Stored rows
>>>>>
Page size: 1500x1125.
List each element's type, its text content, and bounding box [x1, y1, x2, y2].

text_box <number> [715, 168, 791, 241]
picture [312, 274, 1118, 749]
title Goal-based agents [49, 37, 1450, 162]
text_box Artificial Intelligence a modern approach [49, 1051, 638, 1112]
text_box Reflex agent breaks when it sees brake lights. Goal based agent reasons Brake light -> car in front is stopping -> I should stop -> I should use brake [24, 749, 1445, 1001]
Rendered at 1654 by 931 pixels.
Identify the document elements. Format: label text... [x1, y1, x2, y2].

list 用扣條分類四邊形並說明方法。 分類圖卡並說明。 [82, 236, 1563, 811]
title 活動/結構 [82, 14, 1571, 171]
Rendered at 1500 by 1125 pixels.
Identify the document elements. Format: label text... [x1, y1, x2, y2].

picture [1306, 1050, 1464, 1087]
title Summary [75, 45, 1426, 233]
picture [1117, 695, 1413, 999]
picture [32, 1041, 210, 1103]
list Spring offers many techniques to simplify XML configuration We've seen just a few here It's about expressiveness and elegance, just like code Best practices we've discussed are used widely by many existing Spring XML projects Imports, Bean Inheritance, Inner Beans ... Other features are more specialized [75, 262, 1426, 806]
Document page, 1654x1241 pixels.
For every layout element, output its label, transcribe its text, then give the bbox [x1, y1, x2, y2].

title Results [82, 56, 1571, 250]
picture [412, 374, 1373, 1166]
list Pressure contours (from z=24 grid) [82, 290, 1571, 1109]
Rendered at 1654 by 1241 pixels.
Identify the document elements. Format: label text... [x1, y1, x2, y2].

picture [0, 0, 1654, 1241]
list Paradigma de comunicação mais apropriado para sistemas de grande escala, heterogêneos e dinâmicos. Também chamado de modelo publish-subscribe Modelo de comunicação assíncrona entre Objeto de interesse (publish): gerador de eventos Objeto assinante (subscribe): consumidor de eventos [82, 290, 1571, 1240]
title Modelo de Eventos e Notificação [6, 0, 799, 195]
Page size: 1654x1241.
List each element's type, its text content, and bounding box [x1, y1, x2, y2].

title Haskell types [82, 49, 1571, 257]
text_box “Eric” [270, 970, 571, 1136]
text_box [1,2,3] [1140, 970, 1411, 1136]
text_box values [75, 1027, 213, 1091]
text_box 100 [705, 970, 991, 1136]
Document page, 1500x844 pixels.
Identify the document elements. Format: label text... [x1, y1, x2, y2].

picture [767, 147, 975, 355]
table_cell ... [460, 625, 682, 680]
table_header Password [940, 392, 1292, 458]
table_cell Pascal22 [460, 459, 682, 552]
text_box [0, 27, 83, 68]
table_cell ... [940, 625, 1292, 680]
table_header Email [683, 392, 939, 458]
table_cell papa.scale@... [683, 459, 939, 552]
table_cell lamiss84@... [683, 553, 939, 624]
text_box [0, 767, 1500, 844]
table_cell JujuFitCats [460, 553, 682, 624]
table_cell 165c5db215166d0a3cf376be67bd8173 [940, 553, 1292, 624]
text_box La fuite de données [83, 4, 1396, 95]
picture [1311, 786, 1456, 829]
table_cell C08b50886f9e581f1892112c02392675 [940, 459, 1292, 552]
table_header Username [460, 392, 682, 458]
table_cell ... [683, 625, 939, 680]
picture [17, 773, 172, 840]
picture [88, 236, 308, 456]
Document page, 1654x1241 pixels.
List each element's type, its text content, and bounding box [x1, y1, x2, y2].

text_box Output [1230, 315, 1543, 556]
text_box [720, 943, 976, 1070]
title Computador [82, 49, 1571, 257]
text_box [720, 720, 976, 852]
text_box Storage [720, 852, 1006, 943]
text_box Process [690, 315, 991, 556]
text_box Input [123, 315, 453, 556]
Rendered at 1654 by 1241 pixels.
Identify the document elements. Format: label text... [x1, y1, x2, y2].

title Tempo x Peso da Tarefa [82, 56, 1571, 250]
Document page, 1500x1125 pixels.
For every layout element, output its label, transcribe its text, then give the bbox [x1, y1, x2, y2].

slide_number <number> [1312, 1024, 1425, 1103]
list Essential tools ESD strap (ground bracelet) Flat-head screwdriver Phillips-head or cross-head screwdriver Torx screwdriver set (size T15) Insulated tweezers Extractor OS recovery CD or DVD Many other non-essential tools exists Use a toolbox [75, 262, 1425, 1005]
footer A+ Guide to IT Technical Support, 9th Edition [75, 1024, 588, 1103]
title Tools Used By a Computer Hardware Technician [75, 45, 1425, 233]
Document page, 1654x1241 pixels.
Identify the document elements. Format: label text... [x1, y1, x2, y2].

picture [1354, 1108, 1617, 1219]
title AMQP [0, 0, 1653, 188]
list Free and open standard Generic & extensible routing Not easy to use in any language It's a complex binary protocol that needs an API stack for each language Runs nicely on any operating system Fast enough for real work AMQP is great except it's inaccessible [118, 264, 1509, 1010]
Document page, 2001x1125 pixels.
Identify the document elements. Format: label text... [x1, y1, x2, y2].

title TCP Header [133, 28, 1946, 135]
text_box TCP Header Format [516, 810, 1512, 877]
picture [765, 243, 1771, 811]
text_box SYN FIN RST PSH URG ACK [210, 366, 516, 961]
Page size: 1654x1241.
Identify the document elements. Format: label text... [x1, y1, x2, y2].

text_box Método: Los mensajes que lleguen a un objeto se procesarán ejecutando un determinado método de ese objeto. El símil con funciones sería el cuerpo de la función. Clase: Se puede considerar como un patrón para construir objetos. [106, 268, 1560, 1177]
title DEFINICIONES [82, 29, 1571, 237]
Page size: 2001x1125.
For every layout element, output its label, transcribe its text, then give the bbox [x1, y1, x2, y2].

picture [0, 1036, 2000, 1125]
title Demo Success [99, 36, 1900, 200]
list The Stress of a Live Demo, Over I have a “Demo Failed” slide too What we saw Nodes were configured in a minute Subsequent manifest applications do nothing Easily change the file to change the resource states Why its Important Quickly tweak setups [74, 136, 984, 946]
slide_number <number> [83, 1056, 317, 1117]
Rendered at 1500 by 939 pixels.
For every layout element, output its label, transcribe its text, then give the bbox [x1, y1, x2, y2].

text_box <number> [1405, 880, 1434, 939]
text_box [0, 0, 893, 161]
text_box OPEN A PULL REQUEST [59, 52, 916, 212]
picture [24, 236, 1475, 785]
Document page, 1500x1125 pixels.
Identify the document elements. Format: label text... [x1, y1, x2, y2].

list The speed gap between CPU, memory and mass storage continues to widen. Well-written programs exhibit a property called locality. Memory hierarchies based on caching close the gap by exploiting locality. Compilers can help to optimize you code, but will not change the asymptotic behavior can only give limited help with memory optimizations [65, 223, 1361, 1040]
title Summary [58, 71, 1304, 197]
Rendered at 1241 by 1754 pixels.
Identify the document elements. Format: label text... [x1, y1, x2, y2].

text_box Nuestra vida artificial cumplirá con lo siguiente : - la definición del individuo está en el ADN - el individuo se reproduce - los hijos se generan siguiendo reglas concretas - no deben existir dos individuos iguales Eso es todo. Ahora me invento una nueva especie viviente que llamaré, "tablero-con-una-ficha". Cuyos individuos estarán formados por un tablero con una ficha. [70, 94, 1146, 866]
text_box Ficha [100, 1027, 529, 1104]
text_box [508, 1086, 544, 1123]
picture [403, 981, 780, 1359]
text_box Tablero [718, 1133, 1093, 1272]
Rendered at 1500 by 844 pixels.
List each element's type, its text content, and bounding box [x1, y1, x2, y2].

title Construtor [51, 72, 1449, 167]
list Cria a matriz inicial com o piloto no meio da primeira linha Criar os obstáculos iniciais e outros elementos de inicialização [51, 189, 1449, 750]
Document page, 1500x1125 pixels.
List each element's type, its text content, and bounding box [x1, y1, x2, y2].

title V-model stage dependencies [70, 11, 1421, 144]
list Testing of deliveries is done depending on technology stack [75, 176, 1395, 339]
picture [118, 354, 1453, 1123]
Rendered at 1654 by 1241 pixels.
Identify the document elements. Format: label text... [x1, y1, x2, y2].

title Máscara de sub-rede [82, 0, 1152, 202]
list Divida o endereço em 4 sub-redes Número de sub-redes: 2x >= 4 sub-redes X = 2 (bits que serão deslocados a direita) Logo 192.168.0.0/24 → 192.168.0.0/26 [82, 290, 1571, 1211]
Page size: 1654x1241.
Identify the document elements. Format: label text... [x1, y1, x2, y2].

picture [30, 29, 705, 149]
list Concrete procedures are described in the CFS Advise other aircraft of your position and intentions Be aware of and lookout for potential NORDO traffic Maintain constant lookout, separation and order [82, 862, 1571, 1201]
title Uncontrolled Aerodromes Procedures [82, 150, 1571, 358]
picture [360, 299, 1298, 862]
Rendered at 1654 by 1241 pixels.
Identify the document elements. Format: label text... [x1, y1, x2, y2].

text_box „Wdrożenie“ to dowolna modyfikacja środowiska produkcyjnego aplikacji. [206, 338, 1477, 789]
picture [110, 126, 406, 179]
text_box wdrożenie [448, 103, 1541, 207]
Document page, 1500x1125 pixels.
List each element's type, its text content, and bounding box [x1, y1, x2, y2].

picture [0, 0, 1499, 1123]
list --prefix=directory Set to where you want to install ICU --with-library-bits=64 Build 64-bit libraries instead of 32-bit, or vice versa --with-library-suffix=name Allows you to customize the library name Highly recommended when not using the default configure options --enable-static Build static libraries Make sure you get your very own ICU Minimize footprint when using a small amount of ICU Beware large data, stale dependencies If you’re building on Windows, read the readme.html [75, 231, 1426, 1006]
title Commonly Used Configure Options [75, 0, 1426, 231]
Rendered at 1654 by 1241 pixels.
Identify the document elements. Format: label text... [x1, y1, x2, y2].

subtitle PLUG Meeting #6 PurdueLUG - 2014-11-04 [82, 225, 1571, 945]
<<<<<
What you are asked to do
Please rewrite everything in the material from the line containing "Rendered at 1241 by 1754 pixels." down to the line containing "text_box wdrożenie [448, 103, 1541, 207]" as a Markdown table with the columns Row and Text. Number each line in Row, put the line itself in Text, and leave out blank lines.

Exercise output
| Row | Text |
|---|---|
| 1 | Rendered at 1241 by 1754 pixels. |
| 2 | Identify the document elements. Format: label text... [x1, y1, x2, y2]. |
| 3 | text_box Nuestra vida artificial cumplirá con lo siguiente : - la definición del individuo está en el ADN - el individuo se reproduce - los hijos se generan siguiendo reglas concretas - no deben existir dos individuos iguales Eso es todo. Ahora me invento una nueva especie viviente que llamaré, "tablero-con-una-ficha". Cuyos individuos estarán formados por un tablero con una ficha. [70, 94, 1146, 866] |
| 4 | text_box Ficha [100, 1027, 529, 1104] |
| 5 | text_box [508, 1086, 544, 1123] |
| 6 | picture [403, 981, 780, 1359] |
| 7 | text_box Tablero [718, 1133, 1093, 1272] |
| 8 | Rendered at 1500 by 844 pixels. |
| 9 | List each element's type, its text content, and bounding box [x1, y1, x2, y2]. |
| 10 | title Construtor [51, 72, 1449, 167] |
| 11 | list Cria a matriz inicial com o piloto no meio da primeira linha Criar os obstáculos iniciais e outros elementos de inicialização [51, 189, 1449, 750] |
| 12 | Document page, 1500x1125 pixels. |
| 13 | List each element's type, its text content, and bounding box [x1, y1, x2, y2]. |
| 14 | title V-model stage dependencies [70, 11, 1421, 144] |
| 15 | list Testing of deliveries is done depending on technology stack [75, 176, 1395, 339] |
| 16 | picture [118, 354, 1453, 1123] |
| 17 | Rendered at 1654 by 1241 pixels. |
| 18 | Identify the document elements. Format: label text... [x1, y1, x2, y2]. |
| 19 | title Máscara de sub-rede [82, 0, 1152, 202] |
| 20 | list Divida o endereço em 4 sub-redes Número de sub-redes: 2x >= 4 sub-redes X = 2 (bits que serão deslocados a direita) Logo 192.168.0.0/24 → 192.168.0.0/26 [82, 290, 1571, 1211] |
| 21 | Page size: 1654x1241. |
| 22 | Identify the document elements. Format: label text... [x1, y1, x2, y2]. |
| 23 | picture [30, 29, 705, 149] |
| 24 | list Concrete procedures are described in the CFS Advise other aircraft of your position and intentions Be aware of and lookout for potential NORDO traffic Maintain constant lookout, separation and order [82, 862, 1571, 1201] |
| 25 | title Uncontrolled Aerodromes Procedures [82, 150, 1571, 358] |
| 26 | picture [360, 299, 1298, 862] |
| 27 | Rendered at 1654 by 1241 pixels. |
| 28 | Identify the document elements. Format: label text... [x1, y1, x2, y2]. |
| 29 | text_box „Wdrożenie“ to dowolna modyfikacja środowiska produkcyjnego aplikacji. [206, 338, 1477, 789] |
| 30 | picture [110, 126, 406, 179] |
| 31 | text_box wdrożenie [448, 103, 1541, 207] |